### About this task
Your answer must be every line of the data that contains "Gioithieu".

### Records supplied
"""

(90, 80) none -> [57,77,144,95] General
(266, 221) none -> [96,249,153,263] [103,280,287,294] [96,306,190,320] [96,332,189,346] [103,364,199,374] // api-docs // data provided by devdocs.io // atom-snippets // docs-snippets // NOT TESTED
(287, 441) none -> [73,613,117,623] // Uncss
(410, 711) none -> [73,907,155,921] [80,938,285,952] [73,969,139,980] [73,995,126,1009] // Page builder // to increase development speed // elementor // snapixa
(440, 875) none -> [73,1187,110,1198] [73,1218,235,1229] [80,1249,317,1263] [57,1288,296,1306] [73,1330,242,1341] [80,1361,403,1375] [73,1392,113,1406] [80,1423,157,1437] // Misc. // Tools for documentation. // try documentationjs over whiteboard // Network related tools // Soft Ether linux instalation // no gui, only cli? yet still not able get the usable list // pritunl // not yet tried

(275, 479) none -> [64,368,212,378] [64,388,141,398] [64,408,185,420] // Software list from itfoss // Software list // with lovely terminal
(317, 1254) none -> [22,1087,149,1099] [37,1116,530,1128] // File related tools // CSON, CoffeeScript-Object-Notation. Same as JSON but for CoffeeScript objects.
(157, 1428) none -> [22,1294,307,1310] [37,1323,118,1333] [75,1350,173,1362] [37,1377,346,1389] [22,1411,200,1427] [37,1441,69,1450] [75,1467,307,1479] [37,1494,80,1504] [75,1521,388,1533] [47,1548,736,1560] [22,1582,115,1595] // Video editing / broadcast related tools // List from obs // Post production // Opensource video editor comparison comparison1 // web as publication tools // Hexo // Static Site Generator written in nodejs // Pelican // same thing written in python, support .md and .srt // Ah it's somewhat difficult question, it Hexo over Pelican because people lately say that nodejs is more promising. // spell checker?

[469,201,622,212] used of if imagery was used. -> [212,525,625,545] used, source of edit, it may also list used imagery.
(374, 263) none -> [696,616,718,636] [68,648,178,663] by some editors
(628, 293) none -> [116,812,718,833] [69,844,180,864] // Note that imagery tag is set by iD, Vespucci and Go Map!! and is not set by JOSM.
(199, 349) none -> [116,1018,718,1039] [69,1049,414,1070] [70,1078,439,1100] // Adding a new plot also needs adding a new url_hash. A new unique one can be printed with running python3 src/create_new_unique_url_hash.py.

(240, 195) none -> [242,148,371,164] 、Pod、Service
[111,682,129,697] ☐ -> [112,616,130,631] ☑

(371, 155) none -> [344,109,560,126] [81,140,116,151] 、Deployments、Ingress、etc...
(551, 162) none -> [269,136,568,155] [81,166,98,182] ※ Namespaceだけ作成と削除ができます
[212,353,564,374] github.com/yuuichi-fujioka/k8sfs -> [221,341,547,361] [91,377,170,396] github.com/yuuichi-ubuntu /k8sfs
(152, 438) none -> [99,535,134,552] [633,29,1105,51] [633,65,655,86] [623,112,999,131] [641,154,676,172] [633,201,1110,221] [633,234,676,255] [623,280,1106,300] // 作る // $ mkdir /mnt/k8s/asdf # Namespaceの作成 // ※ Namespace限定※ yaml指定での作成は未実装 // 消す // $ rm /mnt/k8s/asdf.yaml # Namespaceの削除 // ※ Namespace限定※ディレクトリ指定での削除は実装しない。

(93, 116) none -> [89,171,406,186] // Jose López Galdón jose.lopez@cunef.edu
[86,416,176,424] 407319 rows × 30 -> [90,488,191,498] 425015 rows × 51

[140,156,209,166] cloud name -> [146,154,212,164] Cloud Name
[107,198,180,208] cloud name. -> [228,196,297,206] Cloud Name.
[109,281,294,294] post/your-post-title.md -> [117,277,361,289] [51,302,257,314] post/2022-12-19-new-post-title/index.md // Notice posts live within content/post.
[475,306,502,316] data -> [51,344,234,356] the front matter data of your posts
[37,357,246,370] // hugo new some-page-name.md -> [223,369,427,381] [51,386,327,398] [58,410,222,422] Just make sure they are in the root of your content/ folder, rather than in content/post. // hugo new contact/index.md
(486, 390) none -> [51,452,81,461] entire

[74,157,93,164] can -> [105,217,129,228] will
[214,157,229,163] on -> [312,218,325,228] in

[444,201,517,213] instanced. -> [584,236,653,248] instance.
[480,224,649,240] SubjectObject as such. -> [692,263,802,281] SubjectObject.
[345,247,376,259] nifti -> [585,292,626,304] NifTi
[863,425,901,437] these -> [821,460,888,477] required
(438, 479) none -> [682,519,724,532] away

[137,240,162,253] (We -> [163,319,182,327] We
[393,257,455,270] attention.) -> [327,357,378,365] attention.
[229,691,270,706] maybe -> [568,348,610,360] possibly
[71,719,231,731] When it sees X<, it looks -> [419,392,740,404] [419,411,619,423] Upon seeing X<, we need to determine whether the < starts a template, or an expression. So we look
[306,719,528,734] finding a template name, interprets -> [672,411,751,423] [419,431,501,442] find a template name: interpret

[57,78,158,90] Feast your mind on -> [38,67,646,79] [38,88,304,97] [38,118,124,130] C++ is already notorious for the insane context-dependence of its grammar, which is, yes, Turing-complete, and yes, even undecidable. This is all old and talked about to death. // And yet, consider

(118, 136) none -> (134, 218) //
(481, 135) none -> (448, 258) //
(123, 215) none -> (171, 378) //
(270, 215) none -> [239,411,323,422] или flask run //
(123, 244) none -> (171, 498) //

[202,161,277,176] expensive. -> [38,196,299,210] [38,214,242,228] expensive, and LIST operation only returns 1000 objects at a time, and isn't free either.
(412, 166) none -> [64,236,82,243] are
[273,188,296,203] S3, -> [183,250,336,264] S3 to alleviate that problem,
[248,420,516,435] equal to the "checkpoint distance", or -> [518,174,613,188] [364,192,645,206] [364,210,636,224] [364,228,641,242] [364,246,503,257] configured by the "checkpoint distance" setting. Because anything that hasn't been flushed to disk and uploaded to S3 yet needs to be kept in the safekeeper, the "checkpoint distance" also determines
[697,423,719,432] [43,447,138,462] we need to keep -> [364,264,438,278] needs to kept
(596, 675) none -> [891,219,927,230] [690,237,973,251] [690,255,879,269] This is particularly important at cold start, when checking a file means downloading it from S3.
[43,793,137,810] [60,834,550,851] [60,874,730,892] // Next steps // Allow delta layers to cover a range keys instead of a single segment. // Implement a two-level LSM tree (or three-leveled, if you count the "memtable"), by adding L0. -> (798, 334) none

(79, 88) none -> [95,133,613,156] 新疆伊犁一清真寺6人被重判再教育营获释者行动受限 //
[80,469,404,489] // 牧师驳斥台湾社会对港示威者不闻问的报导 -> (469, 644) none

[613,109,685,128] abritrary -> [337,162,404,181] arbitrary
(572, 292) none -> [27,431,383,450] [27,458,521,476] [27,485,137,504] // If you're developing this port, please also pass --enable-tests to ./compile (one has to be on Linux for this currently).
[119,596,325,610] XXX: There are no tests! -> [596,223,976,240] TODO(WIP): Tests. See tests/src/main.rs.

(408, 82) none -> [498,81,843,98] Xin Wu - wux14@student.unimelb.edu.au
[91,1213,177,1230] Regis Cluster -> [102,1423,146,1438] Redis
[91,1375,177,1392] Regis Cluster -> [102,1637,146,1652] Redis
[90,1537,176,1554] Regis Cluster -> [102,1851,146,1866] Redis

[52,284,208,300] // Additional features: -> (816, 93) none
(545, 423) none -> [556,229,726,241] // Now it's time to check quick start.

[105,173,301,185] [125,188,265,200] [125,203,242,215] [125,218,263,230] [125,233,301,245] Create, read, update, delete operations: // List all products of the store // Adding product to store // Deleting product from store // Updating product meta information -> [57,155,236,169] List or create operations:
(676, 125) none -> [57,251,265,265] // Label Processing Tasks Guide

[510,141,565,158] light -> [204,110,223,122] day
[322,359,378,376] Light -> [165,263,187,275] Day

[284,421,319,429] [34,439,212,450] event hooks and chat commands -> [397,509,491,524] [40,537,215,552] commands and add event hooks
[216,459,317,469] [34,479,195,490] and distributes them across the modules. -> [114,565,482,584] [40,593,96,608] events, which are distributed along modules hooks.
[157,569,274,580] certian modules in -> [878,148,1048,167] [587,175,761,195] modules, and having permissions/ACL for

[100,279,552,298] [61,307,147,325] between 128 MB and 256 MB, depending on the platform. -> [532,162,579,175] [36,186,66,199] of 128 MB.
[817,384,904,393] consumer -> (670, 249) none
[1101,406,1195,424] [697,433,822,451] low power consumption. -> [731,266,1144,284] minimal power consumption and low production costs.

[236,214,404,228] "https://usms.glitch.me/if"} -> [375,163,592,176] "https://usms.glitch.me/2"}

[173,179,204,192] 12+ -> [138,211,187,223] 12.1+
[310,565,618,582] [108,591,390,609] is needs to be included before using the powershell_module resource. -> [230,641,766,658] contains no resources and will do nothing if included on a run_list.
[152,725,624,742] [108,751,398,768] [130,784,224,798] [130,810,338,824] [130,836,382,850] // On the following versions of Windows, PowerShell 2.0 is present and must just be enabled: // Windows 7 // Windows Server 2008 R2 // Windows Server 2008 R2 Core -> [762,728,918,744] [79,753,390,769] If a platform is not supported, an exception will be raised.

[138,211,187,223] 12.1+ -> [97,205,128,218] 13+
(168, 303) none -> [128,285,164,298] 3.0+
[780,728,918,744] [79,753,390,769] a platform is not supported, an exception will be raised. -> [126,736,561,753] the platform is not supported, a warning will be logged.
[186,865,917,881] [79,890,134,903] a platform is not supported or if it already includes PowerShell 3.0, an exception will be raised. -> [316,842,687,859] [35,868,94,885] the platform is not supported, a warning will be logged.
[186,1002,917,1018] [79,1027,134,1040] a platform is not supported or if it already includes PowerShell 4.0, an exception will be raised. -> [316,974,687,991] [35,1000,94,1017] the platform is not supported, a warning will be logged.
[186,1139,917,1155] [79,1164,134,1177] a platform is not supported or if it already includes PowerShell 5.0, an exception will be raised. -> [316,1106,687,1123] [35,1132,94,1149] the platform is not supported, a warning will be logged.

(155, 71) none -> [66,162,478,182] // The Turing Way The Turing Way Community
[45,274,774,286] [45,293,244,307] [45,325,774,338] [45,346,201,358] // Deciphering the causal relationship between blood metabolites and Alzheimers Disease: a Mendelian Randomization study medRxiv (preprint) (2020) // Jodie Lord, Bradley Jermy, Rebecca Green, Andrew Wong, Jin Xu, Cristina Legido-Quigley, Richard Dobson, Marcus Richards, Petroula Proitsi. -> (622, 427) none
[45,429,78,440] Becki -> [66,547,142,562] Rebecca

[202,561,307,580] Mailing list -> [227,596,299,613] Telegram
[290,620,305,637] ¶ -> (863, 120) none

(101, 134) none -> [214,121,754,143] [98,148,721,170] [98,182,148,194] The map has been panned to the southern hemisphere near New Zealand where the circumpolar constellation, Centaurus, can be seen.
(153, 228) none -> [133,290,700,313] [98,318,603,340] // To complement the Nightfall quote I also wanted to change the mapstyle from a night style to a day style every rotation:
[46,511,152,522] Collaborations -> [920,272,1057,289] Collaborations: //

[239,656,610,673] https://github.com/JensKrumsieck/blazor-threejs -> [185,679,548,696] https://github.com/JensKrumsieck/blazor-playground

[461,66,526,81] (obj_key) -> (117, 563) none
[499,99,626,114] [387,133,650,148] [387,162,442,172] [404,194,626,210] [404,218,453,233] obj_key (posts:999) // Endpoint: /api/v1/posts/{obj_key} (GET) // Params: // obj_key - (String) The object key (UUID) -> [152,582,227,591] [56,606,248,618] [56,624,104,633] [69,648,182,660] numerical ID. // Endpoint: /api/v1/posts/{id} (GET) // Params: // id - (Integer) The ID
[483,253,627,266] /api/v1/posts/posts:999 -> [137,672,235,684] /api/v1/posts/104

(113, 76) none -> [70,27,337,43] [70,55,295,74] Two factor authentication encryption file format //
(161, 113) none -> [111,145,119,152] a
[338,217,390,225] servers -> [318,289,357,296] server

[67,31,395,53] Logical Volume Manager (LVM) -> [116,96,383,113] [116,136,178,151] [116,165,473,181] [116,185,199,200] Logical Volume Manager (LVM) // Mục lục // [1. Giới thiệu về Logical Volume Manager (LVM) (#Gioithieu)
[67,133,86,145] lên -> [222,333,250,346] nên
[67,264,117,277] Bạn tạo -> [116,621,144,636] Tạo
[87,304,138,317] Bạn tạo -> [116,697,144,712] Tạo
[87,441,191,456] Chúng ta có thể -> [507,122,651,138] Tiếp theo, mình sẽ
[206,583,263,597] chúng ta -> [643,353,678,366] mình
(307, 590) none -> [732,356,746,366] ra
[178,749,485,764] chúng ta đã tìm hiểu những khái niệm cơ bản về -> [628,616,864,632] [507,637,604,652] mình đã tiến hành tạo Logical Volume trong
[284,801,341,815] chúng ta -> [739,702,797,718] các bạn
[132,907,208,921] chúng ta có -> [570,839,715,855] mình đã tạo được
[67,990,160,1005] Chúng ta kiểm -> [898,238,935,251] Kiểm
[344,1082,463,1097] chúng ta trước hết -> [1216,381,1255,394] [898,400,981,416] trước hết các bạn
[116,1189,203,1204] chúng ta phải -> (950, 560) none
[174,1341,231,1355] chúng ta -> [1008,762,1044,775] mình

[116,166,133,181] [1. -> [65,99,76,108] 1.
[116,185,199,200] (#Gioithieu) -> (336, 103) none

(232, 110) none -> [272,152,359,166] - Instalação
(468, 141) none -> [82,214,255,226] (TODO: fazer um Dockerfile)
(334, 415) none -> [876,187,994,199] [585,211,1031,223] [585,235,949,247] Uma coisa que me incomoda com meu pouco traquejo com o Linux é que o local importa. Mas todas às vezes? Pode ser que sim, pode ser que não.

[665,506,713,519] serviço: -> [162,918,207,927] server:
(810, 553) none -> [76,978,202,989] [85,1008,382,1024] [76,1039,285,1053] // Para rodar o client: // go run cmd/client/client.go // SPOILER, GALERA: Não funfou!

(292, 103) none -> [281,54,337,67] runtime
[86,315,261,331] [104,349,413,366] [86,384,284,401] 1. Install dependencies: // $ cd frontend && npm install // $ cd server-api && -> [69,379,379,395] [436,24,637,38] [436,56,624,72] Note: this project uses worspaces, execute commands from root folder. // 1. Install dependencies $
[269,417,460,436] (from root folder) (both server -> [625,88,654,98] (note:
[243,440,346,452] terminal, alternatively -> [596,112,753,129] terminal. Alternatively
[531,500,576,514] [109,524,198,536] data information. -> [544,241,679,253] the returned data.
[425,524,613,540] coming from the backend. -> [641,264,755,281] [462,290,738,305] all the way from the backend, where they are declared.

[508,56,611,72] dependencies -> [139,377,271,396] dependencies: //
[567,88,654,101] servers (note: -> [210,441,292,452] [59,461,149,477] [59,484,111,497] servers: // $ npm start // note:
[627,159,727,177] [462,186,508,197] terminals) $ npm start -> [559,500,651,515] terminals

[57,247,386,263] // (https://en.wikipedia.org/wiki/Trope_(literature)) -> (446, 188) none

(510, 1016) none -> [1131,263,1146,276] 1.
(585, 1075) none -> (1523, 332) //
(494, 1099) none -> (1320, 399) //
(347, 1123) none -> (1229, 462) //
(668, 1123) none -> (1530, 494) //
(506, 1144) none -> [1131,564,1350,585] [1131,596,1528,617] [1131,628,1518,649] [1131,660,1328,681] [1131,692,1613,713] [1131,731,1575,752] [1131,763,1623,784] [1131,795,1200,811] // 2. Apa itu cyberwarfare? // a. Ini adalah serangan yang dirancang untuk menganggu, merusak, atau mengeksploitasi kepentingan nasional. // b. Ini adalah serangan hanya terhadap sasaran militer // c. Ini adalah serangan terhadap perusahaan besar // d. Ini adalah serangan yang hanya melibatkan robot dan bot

"""

### Exercise answer
[67,31,395,53] Logical Volume Manager (LVM) -> [116,96,383,113] [116,136,178,151] [116,165,473,181] [116,185,199,200] Logical Volume Manager (LVM) // Mục lục // [1. Giới thiệu về Logical Volume Manager (LVM) (#Gioithieu)
[116,185,199,200] (#Gioithieu) -> (336, 103) none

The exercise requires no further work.